Fase kemunduran otak juga
bisa terjadi karena banyak faktor yang mengakibatkan koma. Kasus kecelakaan
hingga penyakit yang menyebabkan cidera otak dapat dapat menjadi faktor yang
mengakibatkan kematian secara langsung, bahkan sebelum rantai telomere.
Pandangan
buddhis terhadap mati suri.
Jadi istilah
mati suri menurut pengertian secara umum adalah saat seseorang dinyatakan mati
secara medis oleh dokter ahli, dimana jangtung pasien berhenti berdetak, tidak
ada pernafasan lagi, lalu beberapa menit atau jam kemudian pasien hidup
kembali.
Begitulah
pandangan-pandangan secara umum maupun sains terhadap fenomena mati suri. Namun tidak lengkap
rasanya jika tidak ada agama yang memandang fenomena tersebut. Salah satu yang
menarik adalah pandangan agama Buddha terhadap misteri mati suri.

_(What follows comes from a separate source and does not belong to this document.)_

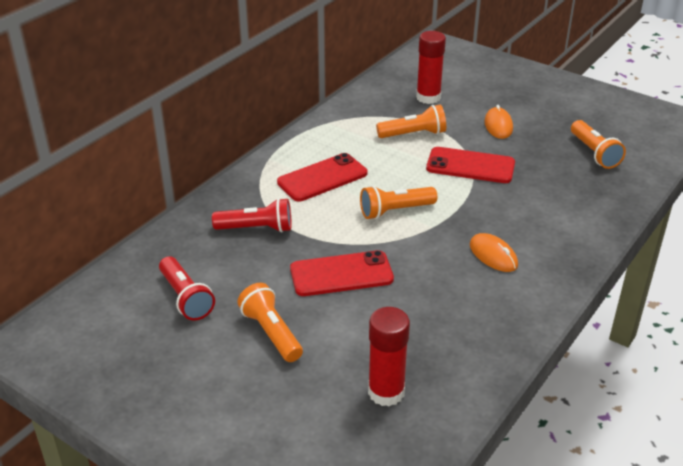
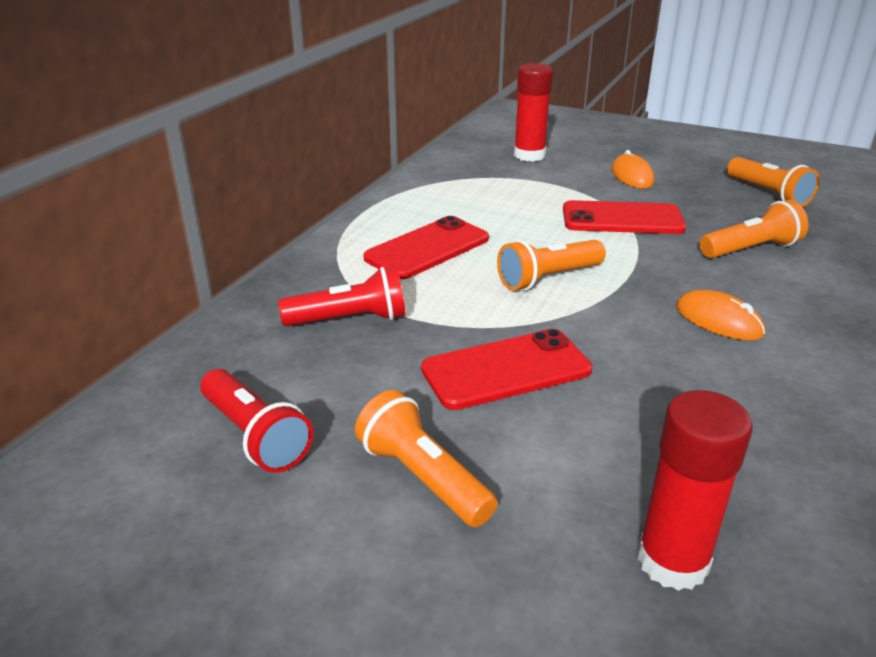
camera: 10 degrees left, 5 degrees down
orange flashlight [376,105,446,138] -> orange flashlight moved to [700,200,809,258]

Dari sudut pandang Buddhisme, mati
suri hanyalah fenomena lemahnya kesadaran seseorang akibat terganggunya salah
satu organ tubuh (sama seperti sudut pandang psikologi). Pandangan pertama ini
tidak mengenal dan menolak seorang yang mati (benar-benar mati) kemudian hidup lagi.
Alasannya karena seseorang yang dikatakan mati (benar-benar mati) akan langsung
dilahirkan kembali, tanpa ada jedah waktu ataupun alam antara (bardo).
Pandangan pertama ini juga menolak adanya tubuh halus dalam diri manusia yang
akan keluar jika ia mati. Kematian
terjadi apabila kesadaran sudah tidak ada lagi dalam tubuh.Kondisi ini
dapat dibaca dalam Riwayat Hidup Sang Buddha. Beliau pada akhir kehidupanNya,
banyak orang menduga Beliau sudah meninggal. Namun, salah seorang murid Beliau
yang mampu mengetahui keberadaan kesadaran seseorang menyatakan bahwa Beliau
masih hidup bahkan Beliau dalam tahap-tahap meditasi yang tertinggi. Setelah
pada akhirnya kesadaran Beliau tidak ada lagi dalam tubuh, barulah Sang Buddha
dinyatakan mangkat atau wafat.
Dengan
demikian, ketika seseorang terbaring tanpa reaksi sehingga dinyatakan secara
medis sebagai 'mati suri' maupun 'mati klinis', apabila kesadaran masih ada
dalam dirinya, maka orang itu masih disebut hidup dan belum mati atau belum
terlahirkan kembali.
Dalam konsep
Buddhis, mati suri maupun mati klinis bisa diterima keberadaannya dalam arti
memang ia belum mati. Kondisi ini mungkin akan berlanjut kematian atau mungkin
ia kembali hidup dan sehat seperti semula.